De l’art à la télé

« Je pense que le jour où on mettra les cons sur orbite, t’as pas fini de tourner. »
« Les cons, ça ose tout. C’est même à ça qu’on les reconnaît. »

Michel Audiard

Hors que l’on aimerait de la part de quelqu’un qui fait de la critique et de l’histoire de l’art, de l’analyse d’œuvre son métier un argumentaire plus subtile et plus étayé, une critique qui soit autre chose qu’une opinion taillée à l’emporte-pièce, on aimerait aussi que ces propos ne se complaisent pas à flatter les penchants les plus réactionnaires de nos concitoyens en usant d’un populisme si caricatural. Mais l’art malheureusement, n’échappe pas plus que le reste à ce mélange de mauvaise foi, de café du commerce, de simplifications et d’outrances, d’avilissement et de conservatisme, de paresse intellectuelle qui contamine ces derniers temps à peu près tous les domaines politique, de l’économie au social en passant par les idées, l’histoire.
Hector Obalk nous dit : Soulages est une imposture. Au départ peut-être, ses travaux graphiques, pourquoi pas, mais ensuite et pendant des décennies, tout est inlassablement noir. On connait ce ton ironique et dédaigneux, cette morgue du bonimenteur qui cherche l’effet et se satisfait de son tour de passe-passe sur la scène comme devant un miroir : 30 ans qu’il nous vend du noir !
· · · · ·
Prolongez le texte sur la critique de Soulages par Hector Obalk en reprenant juste après sa dernière phrase.

▶ Données affichées
· · · · ·
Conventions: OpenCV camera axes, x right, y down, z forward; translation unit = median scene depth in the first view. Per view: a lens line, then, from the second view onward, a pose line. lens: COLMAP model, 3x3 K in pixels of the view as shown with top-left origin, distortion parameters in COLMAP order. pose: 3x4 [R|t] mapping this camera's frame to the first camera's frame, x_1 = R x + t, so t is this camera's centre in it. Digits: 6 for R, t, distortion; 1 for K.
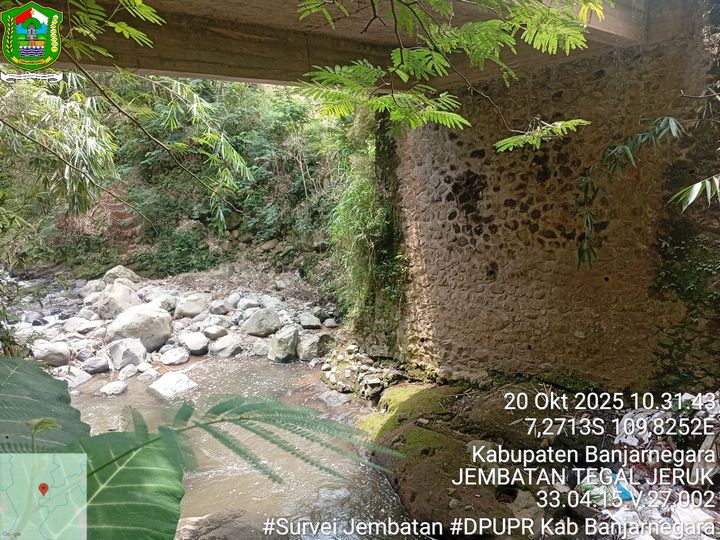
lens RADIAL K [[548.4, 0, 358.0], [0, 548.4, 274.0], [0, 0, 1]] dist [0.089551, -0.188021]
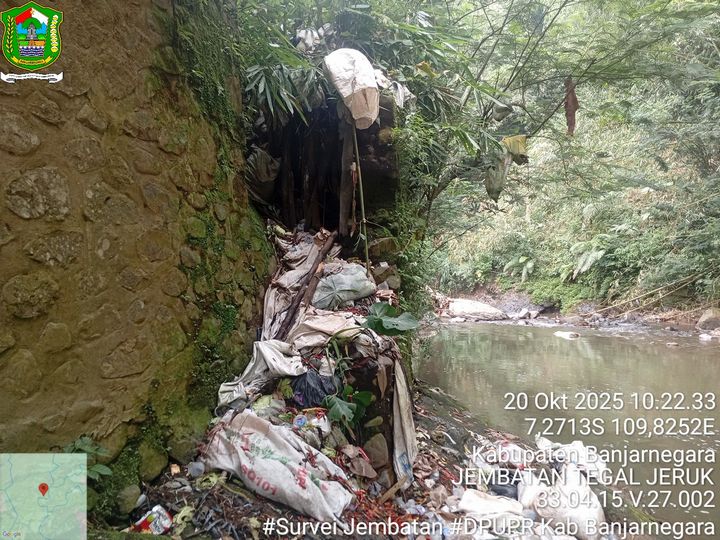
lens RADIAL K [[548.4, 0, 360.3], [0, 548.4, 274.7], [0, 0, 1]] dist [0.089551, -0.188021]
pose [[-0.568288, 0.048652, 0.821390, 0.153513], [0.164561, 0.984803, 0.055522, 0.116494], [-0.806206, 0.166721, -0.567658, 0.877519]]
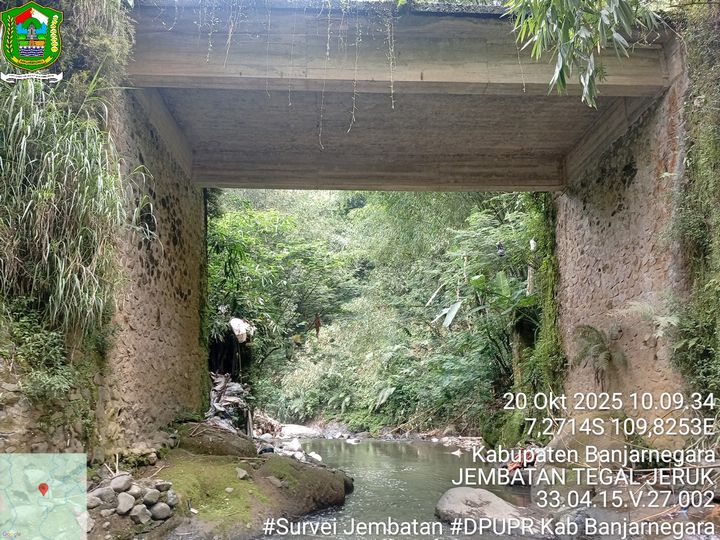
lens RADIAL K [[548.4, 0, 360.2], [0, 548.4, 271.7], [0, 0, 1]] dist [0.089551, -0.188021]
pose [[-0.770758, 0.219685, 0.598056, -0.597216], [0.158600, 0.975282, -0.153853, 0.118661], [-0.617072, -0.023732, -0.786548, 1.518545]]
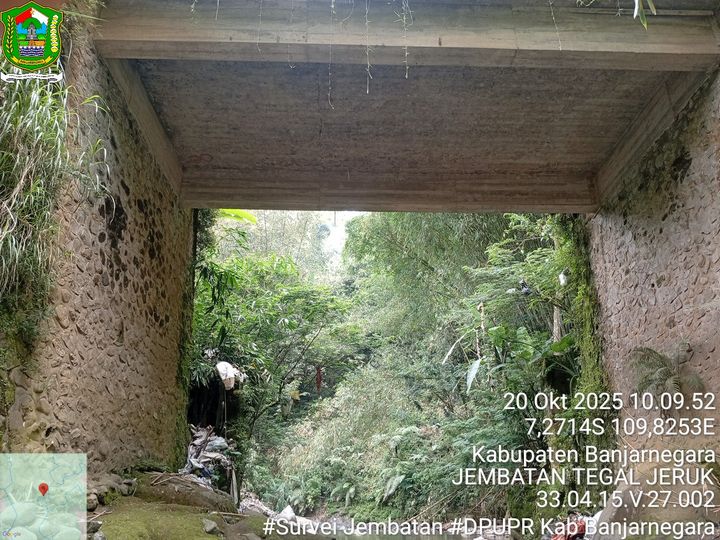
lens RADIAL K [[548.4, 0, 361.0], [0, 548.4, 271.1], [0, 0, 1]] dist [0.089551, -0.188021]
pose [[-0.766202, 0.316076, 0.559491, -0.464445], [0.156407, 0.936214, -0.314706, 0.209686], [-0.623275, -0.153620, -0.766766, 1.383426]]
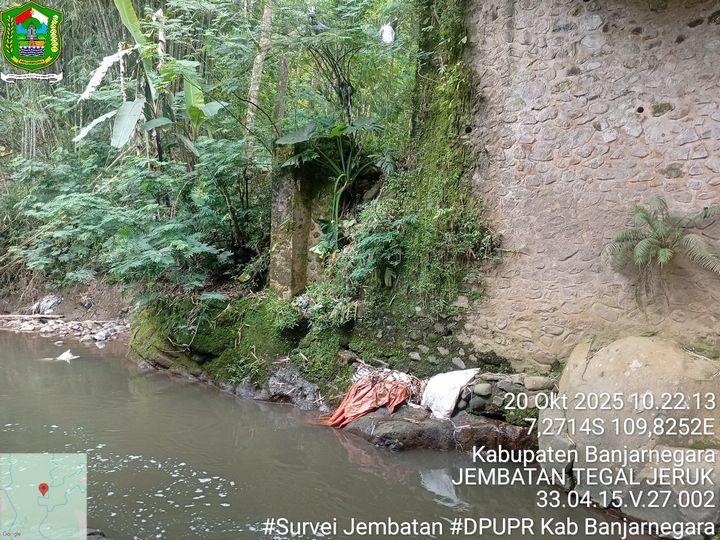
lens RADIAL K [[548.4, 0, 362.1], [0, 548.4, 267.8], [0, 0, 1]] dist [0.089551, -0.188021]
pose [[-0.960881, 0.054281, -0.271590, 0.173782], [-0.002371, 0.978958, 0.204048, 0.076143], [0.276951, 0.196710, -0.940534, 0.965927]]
· · · · ·
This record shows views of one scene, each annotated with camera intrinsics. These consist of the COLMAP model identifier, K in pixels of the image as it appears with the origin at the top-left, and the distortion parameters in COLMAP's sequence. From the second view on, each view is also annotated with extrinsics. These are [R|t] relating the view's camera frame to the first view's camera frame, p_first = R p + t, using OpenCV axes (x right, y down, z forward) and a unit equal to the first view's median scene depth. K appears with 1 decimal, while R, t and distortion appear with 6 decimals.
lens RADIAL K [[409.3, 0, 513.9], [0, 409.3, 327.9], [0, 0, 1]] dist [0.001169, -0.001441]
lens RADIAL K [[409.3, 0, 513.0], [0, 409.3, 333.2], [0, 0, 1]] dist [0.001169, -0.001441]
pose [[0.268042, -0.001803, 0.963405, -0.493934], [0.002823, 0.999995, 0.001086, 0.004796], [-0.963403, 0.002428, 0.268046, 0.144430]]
· · · · ·
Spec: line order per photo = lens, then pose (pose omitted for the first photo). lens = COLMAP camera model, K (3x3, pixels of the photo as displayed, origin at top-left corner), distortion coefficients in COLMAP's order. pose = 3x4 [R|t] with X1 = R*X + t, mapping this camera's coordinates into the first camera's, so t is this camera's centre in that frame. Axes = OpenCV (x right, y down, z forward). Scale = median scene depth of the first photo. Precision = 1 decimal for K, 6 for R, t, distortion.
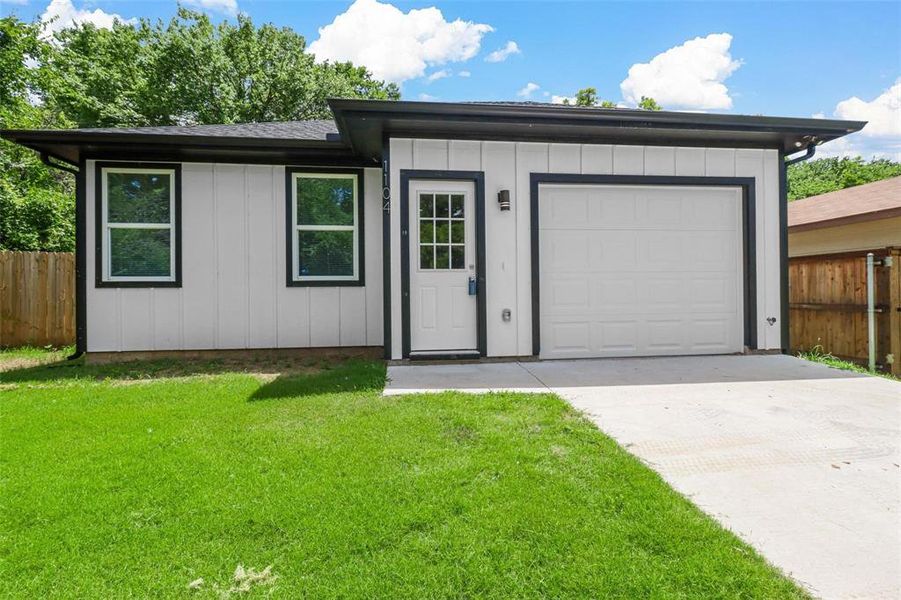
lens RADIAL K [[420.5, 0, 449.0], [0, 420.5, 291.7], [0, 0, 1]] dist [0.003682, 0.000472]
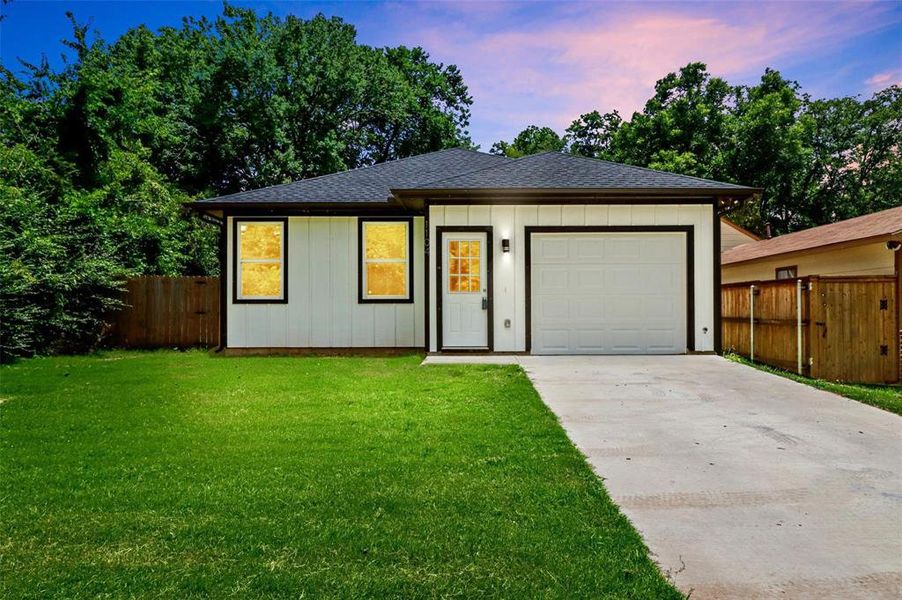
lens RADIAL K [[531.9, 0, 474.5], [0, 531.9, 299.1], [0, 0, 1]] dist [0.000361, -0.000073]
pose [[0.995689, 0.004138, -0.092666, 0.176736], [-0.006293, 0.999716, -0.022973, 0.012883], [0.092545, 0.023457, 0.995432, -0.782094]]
· · · · ·
▶ Réponse
On voit qui ce jugement flatte et encourage. Ainsi la manœuvre : se mettre du côté du peuple et de son proverbial bon sens, du téléspectateur, évacuer toute subtilité théorique, toute nuance, toute scientificité pour flatter l’ignorance et la superficialité, insinuer une arnaque, un coût indu qu’on essaierait de nous faire payer en nous faisant prendre des vessies pour des lanternes. Corruption des élites, de tous ces gens qui se prennent la tête et son inféodés à une oligarchie subventionnée. On n’est pas loin des théories du complot.
Et pour cela donc, manœuvre habituelle, ne pas partir des œuvres, ne pas s’ouvrir à leurs propositions, les écouter, observer, analyser, mais s’appuyer sur une caricature grossière comme sur une rumeur. Soulages, selon la légende urbaine, ce sont des tableaux noirs, autant dire rien. Matière, format, textures, scénographie, propos… laissez ça aux coupeurs de cheveux en quatre. Pas la peine d’aller voir. Le monde est simple : des tableaux noirs. Comme Giacometti fait des silhouettes maigrichonnes en plâtre, et Morandi des esquisses pâles de pots et bouteilles. Rien de plus compliqué. Sans doute qu’on pourrait ainsi se rassurer à peu de frais. C’est vrai que ça marche à chaque fois. Pareil quand le pouvoir d’achat faiblit, tantôt la faute à l’Europe, tantôt la faute aux étrangers, un coup les musulmans, un coup les juifs, un coup des autres contre nous selon la fabrique bien réglée du bouc-émissaire. Tout ça mis en paquet avec une étiquette dessus.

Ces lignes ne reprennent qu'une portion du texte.